"""

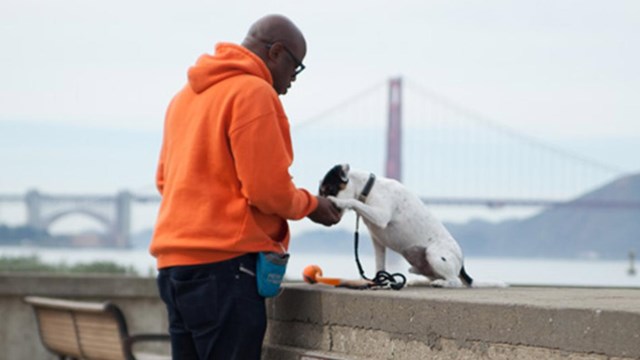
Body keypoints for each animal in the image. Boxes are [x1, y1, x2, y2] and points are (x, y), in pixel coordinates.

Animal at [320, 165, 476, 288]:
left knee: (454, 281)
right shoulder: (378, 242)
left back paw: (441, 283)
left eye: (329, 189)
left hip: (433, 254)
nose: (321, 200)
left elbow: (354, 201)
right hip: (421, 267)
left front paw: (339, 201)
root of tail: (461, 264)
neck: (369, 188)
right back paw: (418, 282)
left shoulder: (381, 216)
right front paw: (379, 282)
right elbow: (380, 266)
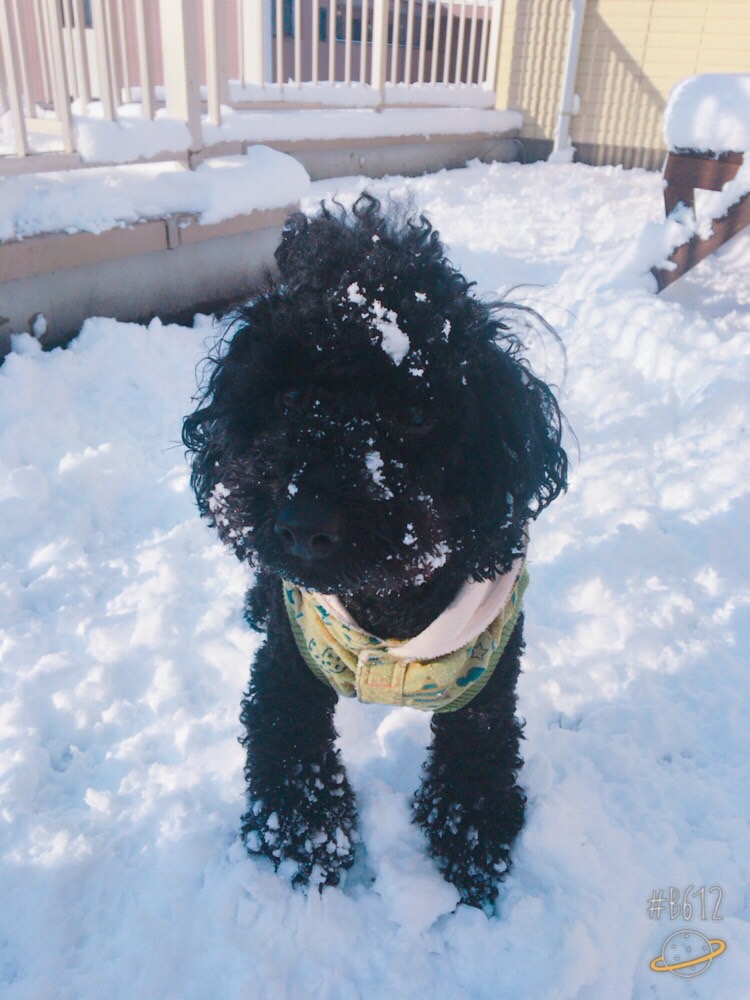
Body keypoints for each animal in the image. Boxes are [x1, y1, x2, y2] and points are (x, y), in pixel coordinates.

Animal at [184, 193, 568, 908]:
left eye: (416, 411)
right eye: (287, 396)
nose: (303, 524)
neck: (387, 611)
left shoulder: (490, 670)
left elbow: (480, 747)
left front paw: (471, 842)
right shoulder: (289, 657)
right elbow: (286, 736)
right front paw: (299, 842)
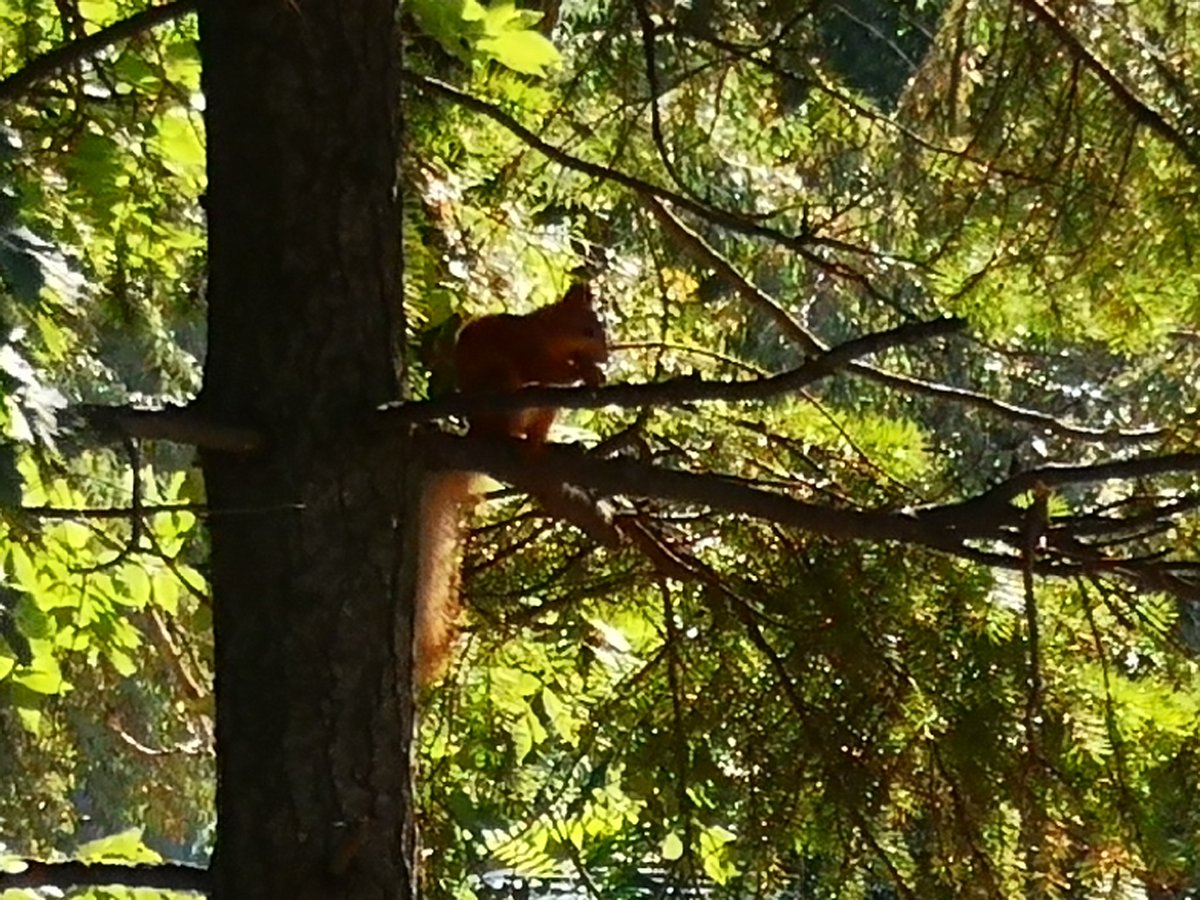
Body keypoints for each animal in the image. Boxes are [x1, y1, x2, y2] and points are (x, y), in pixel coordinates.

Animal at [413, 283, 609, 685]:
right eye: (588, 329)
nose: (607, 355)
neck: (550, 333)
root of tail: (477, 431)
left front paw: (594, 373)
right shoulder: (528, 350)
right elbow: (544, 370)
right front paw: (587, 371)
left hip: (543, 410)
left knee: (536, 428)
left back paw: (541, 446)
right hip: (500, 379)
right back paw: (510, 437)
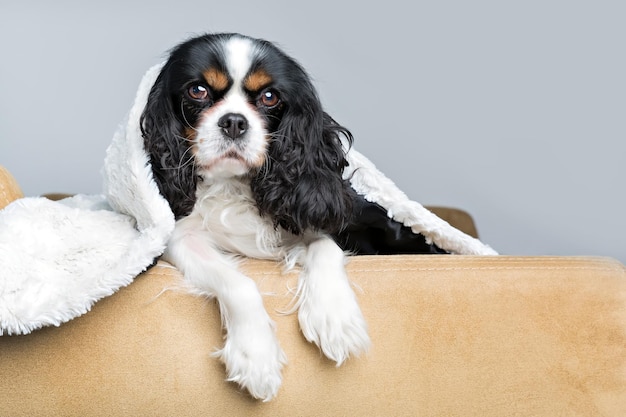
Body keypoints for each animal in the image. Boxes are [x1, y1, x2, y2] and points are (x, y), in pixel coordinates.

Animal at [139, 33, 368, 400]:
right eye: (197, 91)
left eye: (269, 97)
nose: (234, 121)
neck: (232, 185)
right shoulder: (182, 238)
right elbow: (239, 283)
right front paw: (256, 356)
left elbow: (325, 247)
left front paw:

"""

## Directions
Return the material exactly as given, apart from the pictures.

## Task output
Body keypoints for each animal in the image. Boxes are [x1, y1, x2, y2] and points are (x, y), in pixel coordinates.

Animal at [320, 165, 476, 288]:
left knee: (454, 281)
right shoulder: (378, 242)
left back paw: (441, 283)
left eye: (329, 189)
left hip: (433, 254)
nose: (321, 200)
left elbow: (354, 201)
right hip: (421, 267)
left front paw: (339, 201)
root of tail: (461, 264)
neck: (369, 188)
right back paw: (418, 282)
left shoulder: (381, 216)
right front paw: (379, 282)
right elbow: (380, 266)
Body keypoints for each animal in the image. Boxes are [x1, y1, x2, y2] and points are (x, y), in pixel coordinates.

Animal at [184, 193, 568, 908]:
left eye: (416, 411)
right eye: (287, 396)
nose: (303, 524)
neck: (387, 611)
left shoulder: (490, 670)
left elbow: (480, 747)
left front paw: (471, 842)
right shoulder: (289, 657)
right elbow: (286, 736)
right front paw: (299, 842)
Body keypoints for each animal in the image. Boxes are [x1, y1, x2, y2] and points are (x, y), in pixel coordinates.

Animal at [413, 283, 609, 685]:
right eye: (588, 329)
nose: (607, 355)
neck: (550, 333)
root of tail: (477, 431)
left front paw: (594, 373)
right shoulder: (528, 350)
right elbow: (544, 370)
right front paw: (587, 371)
left hip: (543, 410)
left knee: (536, 428)
left back paw: (541, 446)
right hip: (500, 379)
right back paw: (510, 437)
Body keypoints for each animal in the image. Boxes are [x1, y1, x2, y2] and points are (x, y), in pixel coordinates.

Animal at [139, 33, 368, 400]:
right eye: (197, 91)
left eye: (269, 97)
nose: (234, 121)
neck: (232, 185)
right shoulder: (182, 238)
right elbow: (239, 283)
right front paw: (256, 356)
left elbow: (325, 247)
left front paw:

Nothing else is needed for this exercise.